Other difficulties abound. As I explain in detail in my recent book On Inhumanity: Dehumanization and How to Resist It, dehumanization is essentially bound up with race. Before they are dehumanized, groups of people are racialized. They are imagined to belong to an alien and inferior race. Dehumanization is racism on steroids. And dehumanizers think that like race, subhumanity is transmitted biologically by descent: if an individual is subhuman, it must be the case that at least one of their parents is subhuman too.
Neither of these criteria apply in the abortion case. Pro-choice advocates to not suppose that there is a race of fetuses, or that their mothers and fathers are subhuman creatures. Finally, to top it off, those who dehumanize others hold that subhumans cannot transform into humans by any natural means. Subhumanity is a life sentence. But even the most ardent pro-abortion people fully accept that fertilized ova naturally develop into human babies.

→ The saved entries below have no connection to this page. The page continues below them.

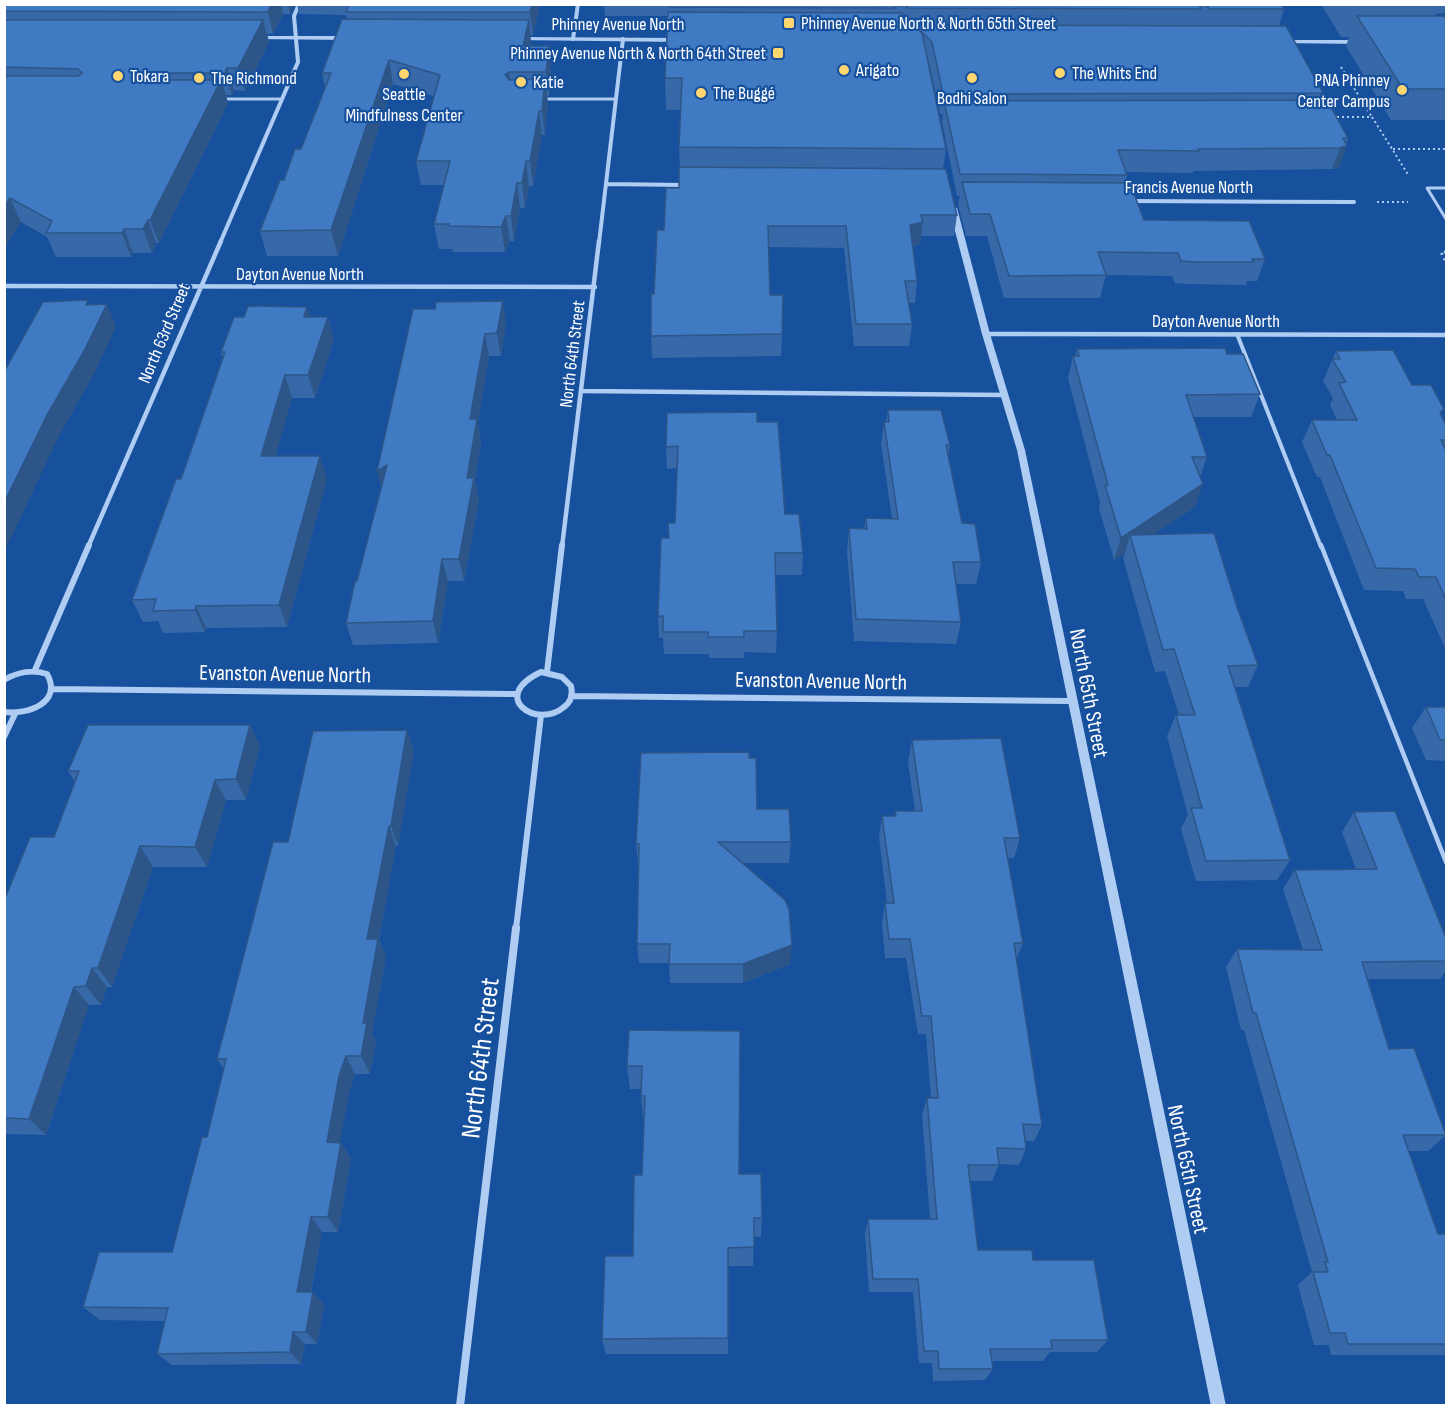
<svg xmlns="http://www.w3.org/2000/svg" width="1451" height="1410" viewBox="0 0 1451 1410" font-family="'Sofia Sans Condensed',sans-serif">
<style>
.lines{fill:none;stroke-linecap:round;stroke-linejoin:round}
.path-far1{stroke:#afcdf3;stroke-width:2;stroke-dasharray:2 3;stroke-linecap:butt}
.path{stroke:#afcdf3;stroke-width:3;stroke-dasharray:2 4;stroke-linecap:butt}
.service-far2{stroke:#afcdf3;stroke-width:3}
.service-far1{stroke:#afcdf3;stroke-width:4}
.service{stroke:#afcdf3;stroke-width:4.5}
.minor-far3{stroke:#afcdf3;stroke-width:4}
.minor-far2{stroke:#afcdf3;stroke-width:4.5}
.minor-far1{stroke:#afcdf3;stroke-width:6}
.minor{stroke:#afcdf3;stroke-width:8}
.tertiary{fill:#afcdf3;fill-rule:evenodd}
.wall{fill:#3769a8}
.shaded-wall{fill:#2d5588}
.building{fill:#407ac3;stroke:#2d5588;stroke-width:1.5}
.poi-dot{fill:#ffd670;stroke:#17519d;stroke-width:2}
.labels{text-anchor:middle;stroke-width:4.5;stroke-linejoin:round;paint-order:stroke}
.far-poi-label{font-size:18px;fill:#fff;stroke:#17519d;text-anchor:start}
.far-street-label{font-size:18px;fill:#fff;stroke:#17519d}
.street-label{font-size:22px;fill:#fff;stroke:#17519d}
.near-street-label{font-size:27px;fill:#fff;stroke:#17519d}
</style>
<rect width="100%" height="100%" fill="#17519d"/>
<g class="lines">
<path class="path-far1" d="M1341 67 1372 117
M1337 117H1372L1409 176
M1393 149H1446
M1377 202H1408"/>
<path class="path" d="M1446 252H1441L1446 262"/>
<path class="service-far2" d="M222 99H282
M544 99H616
M1446 188H1427L1446 219"/>
<path class="service-far1" d="M1237 334 1321 547"/>
<path class="service" d="M1321 545 1446 862"/>
<path class="minor-far3" d="M573 39 578 4
M607 184 684 185
M1129 201 1354 202
M220 243 298 62 294 16 299 4
M599 243 623 39"/>
<path class="minor-far2" d="M4 286 595 287
M986 334 1446 335
M583 391 1005 395
M88 547 221 241
M562 547 599 241"/>
<path class="minor-far1" d="M35 670 89 545
M541 672 562 677 571 686C573 695 571 702 564 707 537 730 488 697 541 672Z
M547 672 562 545
M4 680C18 672 31 669 47 674 63 703 27 715 4 712
M52 689 517 694
M571 696 1071 701
M4 737 15 714
M516 929 541 715"/>
<path class="minor" d="M460 1406 516 928"/>
<path class="tertiary" d="M256 36H348L351 38 348 40 254 39 253 38Z
M517 37 681 38 684 40 681 42 515 40 514 39Z
M1282 40H1362L1365 42 1362 44 1280 43V41Z
M950 206 957 208 990 334 1025 450 1226 1406H1211L1017 450 982 334 949 208Z"/>
</g>
<path class="wall" d="M4 4H294L290 14H283L273 34H267L269 42 245 91 234 90 232 95H226L228 103 159 243H156L152 253H133L131 257H56L47 237 21 222 4 249Z
M297 4H540L533 35H530L531 46 551 69 549 96H547L548 103 545 135H542L533 186H529L525 208H520L514 241H510L505 252H453L452 249H439L434 224 444 185H421L416 161 434 96 393 84 338 256H267L260 231 284 180 301 149 325 88 322 73 347 19 346 15 299 14Z
M604 4H1281L1284 9 1279 26 1323 93 1320 100 1348 138 1339 168 1332 169 1193 171V173L1126 172 1127 175 1125 183 1144 220 1265 259 1257 281H1247L1246 285 1186 284 1175 283 1172 276 1106 275 1100 298H1004L987 236H966L958 204 960 196H957L942 122 943 114H940L929 62 928 60 946 149 943 169 957 215 954 236H921L920 244 913 246 917 281 915 303H909L912 324 909 346H854L844 248 768 247 770 295 782 334 781 356 652 358 651 336 654 294 664 230 679 188 680 167 679 147 681 110H666L665 78 668 16H605Z
M1321 4H1446V13L1436 14 1435 16 1446 19V120H1391L1346 46 1349 37H1341Z
M435 309 506 323 501 356H489L478 422 481 442 475 480 479 500 464 581H448L438 643 353 645 346 623Z
M244 317H328L334 339 315 398H292L275 456 327 479 287 627 206 628 205 632 163 633 158 621 143 622 132 600 181 479 223 359 221 352Z
M1077 349 1227 354 1260 394 1251 417H1193L1207 457 1200 477 1195 507 1152 535 1237 607 1258 665 1248 687H1235L1290 860 1277 880 1196 881 1181 829 1188 815 1167 736 1176 715H1179L1165 671 1155 672 1123 558 1125 553 1114 560 1099 508 1100 502 1068 378 1073 356H1075Z
M1336 351 1412 385 1441 415 1446 425V650L1423 599H1406L1403 591 1364 590 1320 477H1317L1302 442 1312 420H1337L1330 405 1333 398 1323 381Z
M888 410 950 445 948 456 962 523 981 562 976 584H956L961 622 956 644 854 641 847 551 849 528 864 529 866 518 892 519 881 444 884 422H886Z
M757 422 785 514 803 553 802 575H775L777 631 776 653 744 652V658H709V654H664L663 638H659L658 616 669 538 675 523 677 468 667 469 666 447Z
M1426 707H1446V761L1426 760 1412 728Z
M250 725 260 746 246 800H226L207 867H153L112 987H107L101 1005H89L46 1135 4 1134V901L54 837 75 782 68 771Z
M407 730 414 751 398 846H396L379 939 386 957 372 1034 376 1041 370 1074H355L349 1093 339 1143H341L351 1159 338 1232H322L311 1292H313L324 1305 317 1344H305L301 1364 172 1365 157 1354 165 1321 100 1320 83 1307 172 1252 207 1137 224 1069 217 1059 288 842Z
M912 740 1020 838 1014 858H1008L1023 943 1016 960 1042 1125 1034 1141H1025L1026 1149 1019 1165 999 1164 992 1181H970L978 1250 1033 1260 1108 1340 1097 1352H1050L1043 1361H992L993 1369 985 1380 933 1381 932 1363H919L913 1292H869L865 1234 868 1219H930L922 1115 927 1098H931L926 1034H918L906 958H885L882 923 885 903H887L879 837 882 816H895V811H915L908 762Z
M757 809 791 842 789 863H741L790 964 743 983H670L669 963H639L637 944 638 864 636 844Z
M1354 812 1446 938V971L1440 979H1368L1389 1049 1446 1135 1428 1151H1409L1438 1234H1446V1355H1331L1329 1345H1314L1298 1285 1312 1272 1244 1030H1241L1226 967 1237 949 1303 950 1283 889 1295 870 1356 869 1342 832Z
M629 1030 739 1174 762 1218 761 1237H754L753 1266H728V1354H606L602 1339 633 1256 642 1175 644 1118H643L641 1096V1089H630L627 1066Z"/>
<path class="shaded-wall" d="M271 4H281L283 14 273 34 268 12Z
M288 4H294L290 14Z
M532 4H540L533 35 530 12Z
M263 20 269 42 245 91 238 68Z
M529 20 531 43 526 69 523 46Z
M549 46 551 69 549 96 546 72Z
M389 60 393 84 338 256 331 230Z
M227 68 234 90 232 95 225 73Z
M509 72 512 96 505 75Z
M158 73 166 95 155 75Z
M545 79 548 103 545 135 542 111Z
M221 80 228 103 159 243 150 220Z
M539 111 542 135 533 186 530 161Z
M1347 146 1339 168 1332 169 1340 148Z
M526 161 529 186 525 208 522 183Z
M517 183 520 208 514 241 511 216Z
M10 198 21 222 4 249V207Z
M506 216 510 241 505 252 501 227Z
M148 220 156 243 152 253 143 229Z
M923 222 920 244 907 247 910 225Z
M124 229 133 253 131 257 122 233Z
M503 301 506 323 501 356 497 333Z
M107 304 116 327 95 372 58 438 4 553V503L47 415Z
M307 307 314 329 304 317Z
M328 317 334 339 315 398 308 375Z
M485 334 489 356 478 422 481 442 475 480 479 500 464 581 459 559 470 419Z
M285 375 292 398 269 479 261 456Z
M320 456 327 479 287 627 279 605Z
M387 465 383 494 377 471Z
M1203 484 1195 507 1134 547 1130 535 1125 553 1114 560 1121 538Z
M442 559 448 581 438 643 433 621Z
M196 606 206 628 205 632 195 610Z
M250 725 260 746 246 800 236 779Z
M407 730 414 751 398 846 391 826Z
M215 780 226 800 207 867 195 847Z
M389 826 396 846 379 939 386 957 372 1034 376 1041 370 1074 361 1056 367 939Z
M140 846 153 867 112 987 98 968Z
M792 945 790 964 743 983V964Z
M92 968 107 987 101 1005 86 986Z
M74 987 89 1005 46 1135 29 1119Z
M346 1056 355 1074 349 1093 337 1158 327 1142 339 1076Z
M341 1143 351 1159 338 1232 328 1217Z
M311 1217 322 1232 308 1305 297 1292Z
M313 1292 324 1305 317 1344 306 1332Z
M293 1332 305 1344 301 1364 290 1352Z"/>
<path class="building" d="M7 4H271L268 12 4 11V8Z
M349 4H532L530 12H346Z
M669 4H893L895 8 669 7Z
M905 4H1199L1201 9 908 8Z
M1207 4H1281L1284 9H1209Z
M668 12 902 13 922 33 946 149 679 147 682 78H665Z
M1357 16H1444L1446 19V89H1403Z
M342 19 529 20 523 46H549L546 72H509L505 75 509 80 545 79 542 111H539L530 161H526L522 183H517L511 216H506L501 227 448 226 449 224H434L450 161H416L440 75 389 60 331 230 260 231 280 180H284L295 149H301L331 73H322Z
M4 20H263L238 68H227L225 73H158L155 75 158 80H221L150 220H148L143 229H124L122 233H46L52 221 10 198 4 207V80L7 76H78L82 73 78 69 4 67Z
M915 25 1286 26 1323 93 943 94 932 42Z
M1327 100 1348 138H1343L1347 146 1340 148 1198 149 1199 151 1118 150 1127 175 960 174 944 101Z
M679 167 946 169 957 215H921L923 222 910 225 917 281H905L912 324H856L846 226H768L770 295H783L782 334 651 336V294H654L657 230H664L666 188H679Z
M962 182 1130 183 1144 220 1249 221 1265 259H1252L1254 262H1193L1181 261 1178 253 1098 252 1106 275 1009 276 990 214H970Z
M88 300 86 305 107 304 85 349 47 415 4 503V372L43 302Z
M503 301 497 333 485 334 470 419H477L467 478H474L459 559H442L433 621 346 623 355 581H357L387 465 377 471 413 309H435L436 302Z
M248 306 307 307 304 317H328L308 375H285L261 456H320L279 605 196 606 195 610 153 611 156 599 132 600 176 479H181L225 352H221L234 317H244Z
M1225 348 1227 354H1243L1260 394 1186 395 1207 457H1192L1203 484 1121 538 1105 485H1108L1073 356H1079L1077 349Z
M1393 350 1412 385H1431L1444 409 1440 413 1446 425V440H1441L1446 451V600L1436 577H1419L1415 569 1376 568 1330 455H1327L1312 420H1357L1339 383 1346 382 1332 359H1340L1336 351Z
M888 410H941L950 445H946L962 523 975 524 981 562H953L961 622 856 619 849 528 867 529 866 518 898 519 884 422H889Z
M757 412V422H778L785 514H799L803 553H775L777 631H744V637H708V632H663V616H658L661 538H669L668 523H675L678 446 666 447 667 413Z
M1214 533 1237 607 1258 665 1228 666 1290 860 1206 861 1191 808H1202L1176 715H1195L1174 649 1163 650 1130 535Z
M1426 707H1446V740H1440Z
M88 725H250L236 779 215 780 195 847 140 846 98 968H92L86 986 74 987 29 1119 4 1118V901L30 837H54L79 771H68Z
M407 730 391 826H389L367 939H378L363 1023H367L361 1056H346L339 1076 327 1142 341 1143 328 1217H311L297 1292H313L306 1332H293L290 1352 157 1354 168 1308 83 1307 99 1252H172L202 1137H207L226 1059H217L273 842H288L313 731Z
M1001 738 1020 838H1004L1023 943H1014L1042 1125 1023 1124 1026 1149 997 1148 999 1165H968L978 1250H1032L1033 1260H1094L1108 1340H1051L1052 1349H990L993 1369H939L938 1351H924L918 1279H873L868 1219H937L927 1098H938L931 1016H922L910 939H889L885 903H894L882 816H896L895 811H922L912 740Z
M749 752V758H756L757 809H789L791 842H718L785 900 789 909 792 945 743 964H669L670 944H637L639 844H636L641 753Z
M1395 811 1446 938V961L1362 962 1389 1049 1414 1048 1446 1135H1403L1438 1234H1446V1344H1348L1345 1333H1330L1313 1272H1328L1325 1262H1328L1256 1013H1253L1237 949 1322 950 1295 870 1377 869 1354 812Z
M629 1030 740 1031 739 1174H761L762 1218H754V1247L728 1248V1338L602 1339 605 1256H633L634 1175H642L645 1096H641L642 1066H627Z"/>
<g class="poi-dot">
<rect x="783" y="17" width="12" height="12" rx="3"/>
<rect x="772" y="47" width="12" height="12" rx="3"/>
<circle cx="844" cy="70" r="6"/>
<circle cx="1060" cy="73" r="6"/>
<circle cx="404" cy="74" r="6"/>
<circle cx="118" cy="76" r="6"/>
<circle cx="199" cy="78" r="6"/>
<circle cx="972" cy="78" r="6"/>
<circle cx="521" cy="82" r="6"/>
<circle cx="1402" cy="90" r="6"/>
<circle cx="701" cy="93" r="6"/>
</g>
<g class="labels">
<g class="far-poi-label">
<text x="801" y="29">Phinney Avenue North &amp; North 65th Street</text>
<text x="766" y="59" text-anchor="end">Phinney Avenue North &amp; North 64th Street</text>
<text x="856" y="76">Arigato</text>
<text x="1072" y="79">The Whits End</text>
<text x="130" y="82">Tokara</text>
<text x="211" y="84">The Richmond</text>
<text x="1390" y="86" text-anchor="end">PNA Phinney<tspan x="1390" dy="21">Center Campus</tspan></text>
<text x="533" y="88">Katie</text>
<text x="713" y="99">The Buggé</text>
<text x="404" y="100" text-anchor="middle">Seattle<tspan x="404" dy="21">Mindfulness Center</tspan></text>
<text x="972" y="104" text-anchor="middle">Bodhi Salon</text>
</g>
<g class="far-street-label">
<text x="618" y="30">Phinney Avenue North</text>
<text x="1189" y="193">Francis Avenue North</text>
<text x="300" y="280">Dayton Avenue North</text>
<text x="1216" y="327">Dayton Avenue North</text>
<text transform="translate(164 333) rotate(-67)" y="6">North 63rd Street</text>
<text transform="translate(572 354) rotate(-83)" y="6">North 64th Street</text>
</g>
<g class="street-label">
<text transform="translate(285 673) rotate(1)" y="8">Evanston Avenue North</text>
<text transform="translate(821 680) rotate(1)" y="8">Evanston Avenue North</text>
<text transform="translate(1090 693) rotate(79)" y="8">North 65th Street</text>
<text transform="translate(1189 1169) rotate(78)" y="8">North 65th Street</text>
</g>
<g class="near-street-label">
<text transform="translate(480 1058) rotate(-83)" y="9">North 64th Street</text>
</g>
</g>
<rect width="1451" height="1410" fill="none" stroke="#ffffff" stroke-width="12"/>
</svg>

So, the claim that supporters of abortion dehumanize unborn babies is badly flawed. This is also true for other mainstream theories of dehumanization, for somewhat different reasons. But there is a response available to the enemy of abortion. She might concede that dehumanization is irrelevant to the moral controversy around abortion, but also claim that denying the humanity of the unborn is something very much like dehumanization. She might add that such denials of humanity are both false and profoundly reprehensible, and that objecting on the grounds that this is not dehumanization gives exaggerated weight to mere theoretical technicalities.
To evaluate this defense, we’ve got to dig deeply into the concept of the human. That will be the topic of next month’s installment.